Where went those innocent times?

At some point, youthful pride diminishes, to be taken over by what might pass as elderly scholarship, in allowing us the joy of holding our grandchildren and rocking them from crying to snuffling to deep sleep. I’ve embraced that. That much, I’ve accomplished.

I might have taken the comforting of my own children for granted, so many years ago, but I’m appreciative now of that confidence my daughter shows in entrusting her beautiful daughters to my care.

It was different, back when I was a young parent.

Having moved to Tulsa from a small community, I was compelled to seek out those things that I knew my children would miss out on – simple things, like walking along a creek and spotting small, wild creatures living in the water and along the bank. We tried LaFortune Park as an urban alternative to my rural upbringing.

In later years, I became increasingly concerned about the safety of my children, much to their consternation. Particularly, my daughter, whose requests went beyond wanting to have her ears pierced: she wanted to visit – The Mall. To me, at her age, it seemed to be a stretch of the bounds of parental propriety. We all want our kids to have fun. We just don’t want their very lives to be at risk.
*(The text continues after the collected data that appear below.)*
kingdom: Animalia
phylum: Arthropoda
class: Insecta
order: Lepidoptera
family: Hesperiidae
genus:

At some point, I realized that living in a city was a completely different environment than growing up in a small community. While as a kid, I roamed the streets, sidewalks, vacant lots, abandoned houses, gas stations, parking lots, swimming pools, tennis courts, baseball diamonds, youth centers, garages, pastures, and surviving wilderness areas, without supervision – my own children were confined to our own cul-de-sac and the back yard. It wasn’t punishment. I sensed that a metropolitan childhood had to be more conservative, from a parent’s point of view.

Even at that, I could never have been prepared for the violence of today’s world.

I have argued in the past that we are exposed to heartaches of our current society through the news media, which has the ability to immediately bring into our living rooms the extreme and abhorrent behavior of our contemporaries. I cannot recall anything by way of comparison as a kid. My own children were in high school at the time of the Columbine school massacre – which is the first random act I can recall.

That isn’t exactly true – there were the killings at Kent State University when I was in high school, but those were a result of student protests and committed by armed guardsmen. There were some other incidents that preceded Columbine, but also pre-dated the widespread media coverage.

I worry for those innocent granddaughters that I rocked back to sleep the other night. Tulsa ranks embarrassingly and shockingly high in the per-capita percentage of shooting deaths. Those are largely confined to specific areas of the metro – and those who would accuse me of profiling violence in our community should review the statistics. It isn’t just my assessment: there is an outcry among those living in that geographic area to end the primarily gang-related shootings.

It was such an innocent time for me, growing up in those small towns of my youth. Without extending judgment, my parents largely gave me free rein to explore. Looking back, that degree of freedom shocks me. It is so hard to remember those simpler, innocent, times. There might have been serial killers and stalkers and rapists and child molesters, thieves and robbers, burglars, and perverts, but if we even gave them a thought, we assumed they were held captive by the boundaries of those huge metropolitan areas. In our little town, we believed we were immune – at least, back then.

We were the last of the innocent Americans, enjoying the company of our neighbors, trusting in their support and good-will, leaving ourselves open to the invasion of privacy and property that almost never occurred. It might have been the last of the good times and we didn’t even know it.

So many times I have repeated the anecdote of the broker who completed the sale of my home and who called me at my work a week or so later.

“Your front door is standing open,” she said, and immediately apologized, as we in small towns are wont to do. “I would have stopped and pulled it closed but I was running late for work. I just worry that a dog or a squirrel might get inside. You might want to run home and close the door,” she said, breathlessly. That was excitement, back then.

No mention of thieves, burglars, or vandals.

Just a worry about squirrels and dogs. I still love that story – probably even more given my many years living in Tulsa.

If only those precious granddaughters of mine could experience that simple and easy growing up in that small town environment – that history that used to be the United States of America.